Rédacteur en chef dans l'audiovisuel public depuis trente ans, je représente la FASAP Force Ouvrière. À ce titre, je porte la voix de l'ensemble des statuts et des métiers concourant à la fabrique de l'audiovisuel français.
À Force Ouvrière, nous partageons une double conviction au sujet de la télévision numérique terrestre (TNT). En premier lieu, la TNT a permis une multiplication de l'offre gratuite et accessible à tous. Elle a été marquée par un choix stratégique opéré par l'ensemble des acteurs privés et publics au profit du flux, impliquant la dévalorisation des contenus. Il suffit de comparer le prix de la minute de télévision avant et après l'éclosion de la TNT : ce prix s'est « italianisé », au point d'être divisé par quatre dans certains domaines.
En deuxième lieu, nous considérons que la régulation a été trop rigide, alors qu'elle aurait dû être adaptée, notamment pour les raisons qui viennent d'être évoquées.
En troisième lieu, tant que la puissance publique finançait la TNT – je pense par exemple au soutien du Centre national du cinéma et de l'image animée (CNC) à la création de reportages magazines –, les acteurs ne souffraient pas trop. Mais dès que l'argent public a commencé à manquer, le marché s'est tendu. Tous les producteurs, en particulier les plus petits et les individuels, ont alors été exposés à de grandes difficultés. Jusqu'alors, certains d'entre eux recevaient, pour un seul projet de cinquante-deux minutes, des aides inconditionnelles qui leur garantissaient leur budget annuel.
Les diffuseurs ont réduit leurs paiements. Quant aux producteurs, ils ont abaissé leurs coûts et abusé des statuts. Ainsi, dans les reportages magazines, le statut de réalisateur intermittent a été surexploité, de manière à faire supporter à la collectivité nationale une partie de ces rémunérations via l'assurance chômage. Détournant la loi, des entreprises ont aussi employé un même réalisateur en intermittence pour plusieurs missions, comme s'il était autoentrepreneur ou en portage salarial.
Ces dérives avaient pour objectif d'alléger la masse salariale en limitant les charges sociales et en modifiant l'imputation comptable de certains coûts, afin de continuer à percevoir des aides de la collectivité.
Je tiens à insister sur ce point, car ces abus sont allés très loin.
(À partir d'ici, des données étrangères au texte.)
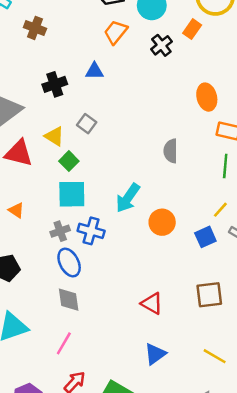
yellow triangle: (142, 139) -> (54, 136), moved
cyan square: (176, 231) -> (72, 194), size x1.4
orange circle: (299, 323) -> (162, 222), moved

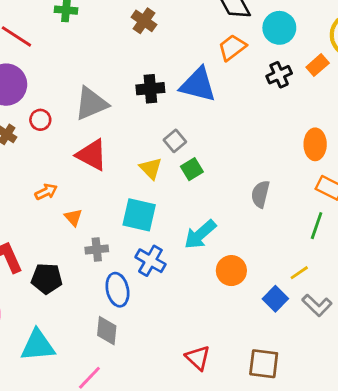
blue triangle: (94, 71) -> (198, 85), size x1.8
yellow triangle: (54, 136) -> (151, 168), moved
green square: (69, 161) -> (192, 169), moved
gray cross: (60, 231) -> (97, 249), moved
blue square: (205, 237) -> (275, 299), turned -35

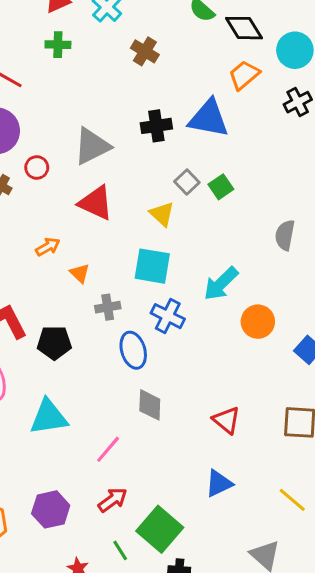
green square: (192, 169) -> (221, 187), moved
gray diamond: (107, 331) -> (150, 405), moved

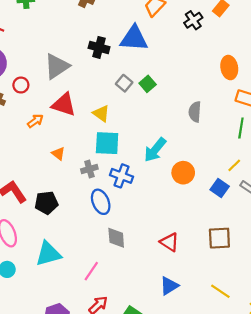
black cross: (156, 126) -> (99, 47), turned 30
yellow triangle: (162, 214) -> (101, 113), moved
orange arrow: (48, 247) -> (35, 121), moved
gray cross: (108, 307) -> (89, 169), moved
Désormais, les professionnels ne sont souvent plus recrutés en CDI, en CDD, en CDD d'usage intermittents ou au cachet, mais comme prestataires de service au forfait. Faisant fi de la protection sociale et des conditions de travail, pour une mission audiovisuelle donnée, les opérateurs versent une avance aux professionnels et leur restituent le solde, par exemple, sous forme de droits d'auteur. 100% du salaire d'il y a vingt ans sont devenus aujourd'hui 60 % de salaire et de 40 % de droits d'auteur. L'Inspection générale des affaires culturelles (Igac), dans son rapport sur Le documentaire et ses acteurs à l'heure des bouleversements de l'audiovisuel de septembre 2023, a d'ailleurs constaté une baisse du niveau de vie de ces auteurs-réalisateurs d'environ 30 % en un peu moins de vingt ans.
Pour autant, nous sommes bien loin de penser qu'il faut abattre l'écosystème de la TNT, car nous sommes une organisation syndicale de progrès. Il reste que cet état de fait n'est pas satisfaisant sur le plan social. Nous estimons que les opérateurs auraient dû chercher à créer de la valeur, avec des produits rares et de qualité. La télévision publique a su produire des contenus populaires et de qualité. Nous devrions pouvoir retrouver cette recette.
Nous déplorons également la rigidité du régulateur, qui aurait dû privilégier le bon sens. J'en veux pour exemple la numérotation des chaînes et le bloc des chaînes d'information, qui sont dispersées. Pour un ou deux gagnants, des milliers de personnes sont perdantes, à commencer par les travailleurs. Le régulateur est bien conscient de cette absurdité, qui persiste depuis 2012.
C'est donc avec une sincère reconnaissance que Force Ouvrière, par ma voix, vous remercie pour cette audition.